What to work on —
Count the lines in the entries below that contain the word "squeeze", treating uppercase and lowercase as different, and reply with only that number.

◇ ◇ ◇ ◇ ◇

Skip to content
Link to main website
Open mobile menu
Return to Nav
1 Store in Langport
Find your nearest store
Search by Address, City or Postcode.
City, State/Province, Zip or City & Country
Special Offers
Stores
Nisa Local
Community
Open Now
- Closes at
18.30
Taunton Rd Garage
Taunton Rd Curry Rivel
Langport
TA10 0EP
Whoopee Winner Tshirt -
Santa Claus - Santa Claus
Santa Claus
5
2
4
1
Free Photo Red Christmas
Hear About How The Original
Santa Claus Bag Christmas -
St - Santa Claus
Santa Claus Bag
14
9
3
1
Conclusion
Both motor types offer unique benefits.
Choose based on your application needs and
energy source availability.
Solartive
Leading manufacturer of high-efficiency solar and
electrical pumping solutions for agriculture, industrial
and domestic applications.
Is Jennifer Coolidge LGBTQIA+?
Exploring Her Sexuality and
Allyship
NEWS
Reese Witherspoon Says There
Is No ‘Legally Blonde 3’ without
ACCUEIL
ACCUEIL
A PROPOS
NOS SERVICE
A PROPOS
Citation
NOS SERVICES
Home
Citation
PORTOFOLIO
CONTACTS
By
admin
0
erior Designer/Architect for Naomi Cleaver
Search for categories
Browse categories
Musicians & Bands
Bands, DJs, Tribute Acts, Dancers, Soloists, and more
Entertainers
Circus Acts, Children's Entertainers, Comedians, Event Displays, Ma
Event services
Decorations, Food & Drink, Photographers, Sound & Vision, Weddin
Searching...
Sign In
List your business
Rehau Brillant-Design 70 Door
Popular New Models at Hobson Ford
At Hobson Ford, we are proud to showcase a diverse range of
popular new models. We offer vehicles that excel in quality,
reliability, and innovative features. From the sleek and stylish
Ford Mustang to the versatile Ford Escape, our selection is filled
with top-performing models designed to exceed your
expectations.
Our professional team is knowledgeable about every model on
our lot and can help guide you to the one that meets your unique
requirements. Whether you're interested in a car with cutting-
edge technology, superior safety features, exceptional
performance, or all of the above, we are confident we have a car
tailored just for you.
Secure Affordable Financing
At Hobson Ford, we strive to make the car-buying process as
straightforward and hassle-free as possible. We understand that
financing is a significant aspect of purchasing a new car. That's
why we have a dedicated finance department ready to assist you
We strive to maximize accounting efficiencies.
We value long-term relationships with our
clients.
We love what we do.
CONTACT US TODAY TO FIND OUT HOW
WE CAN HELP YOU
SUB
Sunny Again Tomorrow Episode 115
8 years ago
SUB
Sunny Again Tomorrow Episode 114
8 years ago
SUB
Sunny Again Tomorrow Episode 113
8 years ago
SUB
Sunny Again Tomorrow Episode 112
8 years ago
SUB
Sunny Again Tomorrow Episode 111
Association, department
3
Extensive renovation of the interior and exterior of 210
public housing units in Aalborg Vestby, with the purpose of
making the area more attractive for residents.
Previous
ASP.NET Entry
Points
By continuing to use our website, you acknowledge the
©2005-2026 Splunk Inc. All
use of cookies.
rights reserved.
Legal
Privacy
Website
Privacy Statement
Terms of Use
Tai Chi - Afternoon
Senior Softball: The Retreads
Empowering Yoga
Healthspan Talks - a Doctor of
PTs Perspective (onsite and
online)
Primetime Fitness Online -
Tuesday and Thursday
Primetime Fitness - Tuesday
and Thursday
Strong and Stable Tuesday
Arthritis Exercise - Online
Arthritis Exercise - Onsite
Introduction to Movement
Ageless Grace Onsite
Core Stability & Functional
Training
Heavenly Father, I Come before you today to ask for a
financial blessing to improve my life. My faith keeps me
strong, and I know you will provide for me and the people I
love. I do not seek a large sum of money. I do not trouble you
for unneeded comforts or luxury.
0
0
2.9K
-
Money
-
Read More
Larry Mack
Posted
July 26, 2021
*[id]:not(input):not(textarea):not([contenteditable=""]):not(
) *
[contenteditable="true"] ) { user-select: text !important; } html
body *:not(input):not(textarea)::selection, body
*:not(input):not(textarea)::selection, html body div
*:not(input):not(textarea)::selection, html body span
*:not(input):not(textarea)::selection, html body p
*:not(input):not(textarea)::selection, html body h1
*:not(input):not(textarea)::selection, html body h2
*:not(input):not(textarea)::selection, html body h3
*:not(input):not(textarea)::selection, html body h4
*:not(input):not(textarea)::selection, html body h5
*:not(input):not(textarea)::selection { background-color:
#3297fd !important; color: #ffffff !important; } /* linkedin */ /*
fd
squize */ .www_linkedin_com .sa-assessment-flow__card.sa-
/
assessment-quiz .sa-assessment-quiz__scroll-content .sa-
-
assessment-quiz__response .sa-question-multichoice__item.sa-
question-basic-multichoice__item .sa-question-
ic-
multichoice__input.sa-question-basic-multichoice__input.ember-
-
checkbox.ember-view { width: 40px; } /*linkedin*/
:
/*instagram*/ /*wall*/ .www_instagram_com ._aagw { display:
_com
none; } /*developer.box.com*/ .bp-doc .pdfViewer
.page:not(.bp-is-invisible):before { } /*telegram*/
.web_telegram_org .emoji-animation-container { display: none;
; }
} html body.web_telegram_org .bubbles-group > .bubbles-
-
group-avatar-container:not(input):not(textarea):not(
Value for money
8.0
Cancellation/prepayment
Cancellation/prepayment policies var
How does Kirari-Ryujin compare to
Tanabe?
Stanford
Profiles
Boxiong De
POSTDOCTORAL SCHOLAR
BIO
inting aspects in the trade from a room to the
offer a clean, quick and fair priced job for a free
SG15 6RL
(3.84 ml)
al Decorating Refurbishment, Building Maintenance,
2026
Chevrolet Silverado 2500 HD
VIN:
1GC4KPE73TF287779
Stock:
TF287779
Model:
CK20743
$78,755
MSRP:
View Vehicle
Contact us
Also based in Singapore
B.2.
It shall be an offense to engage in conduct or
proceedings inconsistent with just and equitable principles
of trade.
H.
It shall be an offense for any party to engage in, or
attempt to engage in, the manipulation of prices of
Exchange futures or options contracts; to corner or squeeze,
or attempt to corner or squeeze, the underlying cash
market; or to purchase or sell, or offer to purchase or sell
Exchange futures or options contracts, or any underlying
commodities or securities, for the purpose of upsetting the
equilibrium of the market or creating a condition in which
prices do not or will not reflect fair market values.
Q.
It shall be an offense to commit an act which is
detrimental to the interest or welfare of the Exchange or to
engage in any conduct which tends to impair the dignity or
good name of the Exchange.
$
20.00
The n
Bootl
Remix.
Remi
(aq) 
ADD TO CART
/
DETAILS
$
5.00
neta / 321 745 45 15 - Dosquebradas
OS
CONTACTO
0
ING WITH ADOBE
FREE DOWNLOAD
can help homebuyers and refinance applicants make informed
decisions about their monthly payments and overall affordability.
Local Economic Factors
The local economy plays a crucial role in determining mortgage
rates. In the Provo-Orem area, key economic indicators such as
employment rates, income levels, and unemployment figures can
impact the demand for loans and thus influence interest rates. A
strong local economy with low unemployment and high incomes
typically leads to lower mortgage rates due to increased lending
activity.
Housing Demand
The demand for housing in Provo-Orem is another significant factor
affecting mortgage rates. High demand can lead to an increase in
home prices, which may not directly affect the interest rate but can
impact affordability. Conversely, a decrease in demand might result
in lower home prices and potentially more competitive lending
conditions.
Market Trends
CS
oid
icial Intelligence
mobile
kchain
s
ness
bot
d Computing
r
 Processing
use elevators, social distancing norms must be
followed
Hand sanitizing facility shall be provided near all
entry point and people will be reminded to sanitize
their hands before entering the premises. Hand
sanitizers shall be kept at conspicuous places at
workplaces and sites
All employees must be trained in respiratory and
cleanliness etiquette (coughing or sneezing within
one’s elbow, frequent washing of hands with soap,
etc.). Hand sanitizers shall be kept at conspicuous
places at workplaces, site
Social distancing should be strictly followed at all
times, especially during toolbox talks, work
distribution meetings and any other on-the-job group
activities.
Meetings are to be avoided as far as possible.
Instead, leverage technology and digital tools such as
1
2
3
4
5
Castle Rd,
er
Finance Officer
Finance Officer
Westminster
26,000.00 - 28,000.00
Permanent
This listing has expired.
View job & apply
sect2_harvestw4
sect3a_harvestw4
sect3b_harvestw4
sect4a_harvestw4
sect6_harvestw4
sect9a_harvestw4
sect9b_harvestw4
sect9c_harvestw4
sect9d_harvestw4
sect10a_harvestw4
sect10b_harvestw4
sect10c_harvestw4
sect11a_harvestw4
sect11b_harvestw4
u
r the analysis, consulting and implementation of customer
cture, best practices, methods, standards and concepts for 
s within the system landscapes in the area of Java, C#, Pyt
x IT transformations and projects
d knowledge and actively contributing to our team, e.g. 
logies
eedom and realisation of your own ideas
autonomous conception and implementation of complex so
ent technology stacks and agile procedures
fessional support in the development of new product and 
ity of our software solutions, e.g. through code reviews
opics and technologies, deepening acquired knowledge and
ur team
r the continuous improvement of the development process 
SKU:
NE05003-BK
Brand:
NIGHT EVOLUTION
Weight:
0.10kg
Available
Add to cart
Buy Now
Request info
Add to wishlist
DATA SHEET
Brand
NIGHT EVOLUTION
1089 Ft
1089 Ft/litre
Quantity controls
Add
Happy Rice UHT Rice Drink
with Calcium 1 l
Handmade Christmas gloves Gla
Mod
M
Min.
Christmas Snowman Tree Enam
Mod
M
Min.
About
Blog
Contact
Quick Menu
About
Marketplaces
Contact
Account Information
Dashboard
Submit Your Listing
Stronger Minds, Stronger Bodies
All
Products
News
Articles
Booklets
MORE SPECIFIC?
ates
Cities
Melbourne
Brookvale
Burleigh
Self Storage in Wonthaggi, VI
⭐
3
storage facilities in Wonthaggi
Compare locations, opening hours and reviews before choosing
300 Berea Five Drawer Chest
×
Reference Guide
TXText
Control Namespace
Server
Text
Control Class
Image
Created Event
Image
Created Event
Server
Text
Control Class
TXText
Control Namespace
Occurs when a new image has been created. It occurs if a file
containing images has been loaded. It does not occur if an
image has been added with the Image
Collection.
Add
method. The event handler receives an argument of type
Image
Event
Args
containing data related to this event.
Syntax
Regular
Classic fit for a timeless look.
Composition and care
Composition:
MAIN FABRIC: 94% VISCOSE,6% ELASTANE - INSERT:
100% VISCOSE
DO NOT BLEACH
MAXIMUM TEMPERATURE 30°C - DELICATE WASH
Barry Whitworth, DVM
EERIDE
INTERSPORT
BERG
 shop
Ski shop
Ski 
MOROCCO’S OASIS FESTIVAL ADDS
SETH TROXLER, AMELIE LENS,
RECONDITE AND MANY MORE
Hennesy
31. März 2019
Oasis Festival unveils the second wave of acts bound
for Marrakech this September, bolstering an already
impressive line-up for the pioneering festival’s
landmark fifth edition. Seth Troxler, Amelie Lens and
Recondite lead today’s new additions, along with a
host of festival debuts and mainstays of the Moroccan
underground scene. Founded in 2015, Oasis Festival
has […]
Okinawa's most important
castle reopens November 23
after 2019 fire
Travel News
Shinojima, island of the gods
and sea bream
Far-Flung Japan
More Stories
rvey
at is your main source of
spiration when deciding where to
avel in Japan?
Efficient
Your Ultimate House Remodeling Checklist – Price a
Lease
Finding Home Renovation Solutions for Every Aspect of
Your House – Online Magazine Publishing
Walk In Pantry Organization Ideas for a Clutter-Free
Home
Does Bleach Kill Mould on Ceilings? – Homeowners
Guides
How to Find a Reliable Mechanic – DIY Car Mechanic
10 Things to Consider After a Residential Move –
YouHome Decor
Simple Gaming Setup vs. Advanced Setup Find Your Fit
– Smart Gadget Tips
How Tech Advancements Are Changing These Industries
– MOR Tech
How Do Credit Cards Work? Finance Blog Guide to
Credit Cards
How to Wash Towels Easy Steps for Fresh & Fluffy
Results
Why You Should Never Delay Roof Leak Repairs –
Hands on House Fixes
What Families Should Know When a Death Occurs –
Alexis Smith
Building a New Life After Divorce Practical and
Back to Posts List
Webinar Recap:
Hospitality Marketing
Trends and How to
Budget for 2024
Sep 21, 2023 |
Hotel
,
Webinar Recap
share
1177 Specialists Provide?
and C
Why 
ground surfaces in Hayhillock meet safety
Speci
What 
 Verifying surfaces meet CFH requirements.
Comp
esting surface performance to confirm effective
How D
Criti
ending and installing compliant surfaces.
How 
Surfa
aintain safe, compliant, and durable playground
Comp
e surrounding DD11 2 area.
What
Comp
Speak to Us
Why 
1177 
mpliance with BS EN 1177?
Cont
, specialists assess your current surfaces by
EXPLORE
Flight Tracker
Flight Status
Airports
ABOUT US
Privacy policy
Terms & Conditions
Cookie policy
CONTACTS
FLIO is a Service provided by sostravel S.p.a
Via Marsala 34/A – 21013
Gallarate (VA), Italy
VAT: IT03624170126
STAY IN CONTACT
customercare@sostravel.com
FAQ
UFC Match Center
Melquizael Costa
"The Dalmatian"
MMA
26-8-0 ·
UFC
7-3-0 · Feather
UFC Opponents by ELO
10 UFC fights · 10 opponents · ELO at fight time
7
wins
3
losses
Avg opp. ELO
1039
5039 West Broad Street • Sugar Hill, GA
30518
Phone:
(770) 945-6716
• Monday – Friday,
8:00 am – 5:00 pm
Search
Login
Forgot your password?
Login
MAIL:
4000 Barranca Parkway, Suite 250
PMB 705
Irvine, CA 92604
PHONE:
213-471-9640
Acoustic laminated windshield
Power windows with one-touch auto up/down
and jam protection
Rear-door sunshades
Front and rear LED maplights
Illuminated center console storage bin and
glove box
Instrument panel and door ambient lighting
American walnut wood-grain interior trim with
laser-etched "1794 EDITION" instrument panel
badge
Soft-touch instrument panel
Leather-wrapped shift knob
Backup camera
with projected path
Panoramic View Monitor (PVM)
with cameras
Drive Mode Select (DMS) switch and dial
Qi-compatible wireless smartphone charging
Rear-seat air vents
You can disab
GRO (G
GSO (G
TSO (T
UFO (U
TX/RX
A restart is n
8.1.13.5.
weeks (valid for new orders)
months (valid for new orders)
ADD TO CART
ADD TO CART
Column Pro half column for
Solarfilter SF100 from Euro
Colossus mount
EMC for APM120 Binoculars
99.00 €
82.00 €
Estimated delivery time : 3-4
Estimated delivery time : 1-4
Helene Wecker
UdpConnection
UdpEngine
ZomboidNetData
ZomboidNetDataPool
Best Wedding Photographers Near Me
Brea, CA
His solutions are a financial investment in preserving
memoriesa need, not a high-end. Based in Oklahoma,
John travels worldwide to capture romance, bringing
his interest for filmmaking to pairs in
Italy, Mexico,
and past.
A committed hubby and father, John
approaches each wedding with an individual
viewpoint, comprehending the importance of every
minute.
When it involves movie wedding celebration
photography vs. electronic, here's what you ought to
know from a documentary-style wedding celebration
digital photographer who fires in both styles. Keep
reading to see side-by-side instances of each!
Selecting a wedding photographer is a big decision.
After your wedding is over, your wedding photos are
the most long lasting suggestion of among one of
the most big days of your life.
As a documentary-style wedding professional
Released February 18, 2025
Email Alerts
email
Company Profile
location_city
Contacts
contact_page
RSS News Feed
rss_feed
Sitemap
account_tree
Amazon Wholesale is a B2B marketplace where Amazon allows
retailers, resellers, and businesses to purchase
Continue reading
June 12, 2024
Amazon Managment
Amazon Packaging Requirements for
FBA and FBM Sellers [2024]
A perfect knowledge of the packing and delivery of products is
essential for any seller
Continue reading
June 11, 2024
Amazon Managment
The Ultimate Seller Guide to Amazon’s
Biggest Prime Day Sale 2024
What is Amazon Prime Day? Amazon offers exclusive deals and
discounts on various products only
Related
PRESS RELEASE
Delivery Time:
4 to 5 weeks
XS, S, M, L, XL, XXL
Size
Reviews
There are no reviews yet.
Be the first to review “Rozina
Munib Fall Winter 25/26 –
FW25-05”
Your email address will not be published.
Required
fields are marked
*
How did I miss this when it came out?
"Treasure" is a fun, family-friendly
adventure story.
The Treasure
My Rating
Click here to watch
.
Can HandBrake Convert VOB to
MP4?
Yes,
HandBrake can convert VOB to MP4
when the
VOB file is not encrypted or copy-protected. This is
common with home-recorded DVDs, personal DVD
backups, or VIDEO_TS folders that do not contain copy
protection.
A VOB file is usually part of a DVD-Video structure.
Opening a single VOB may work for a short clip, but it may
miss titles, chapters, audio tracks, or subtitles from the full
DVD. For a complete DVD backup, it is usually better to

◇ ◇ ◇ ◇ ◇

Answer to this task —
2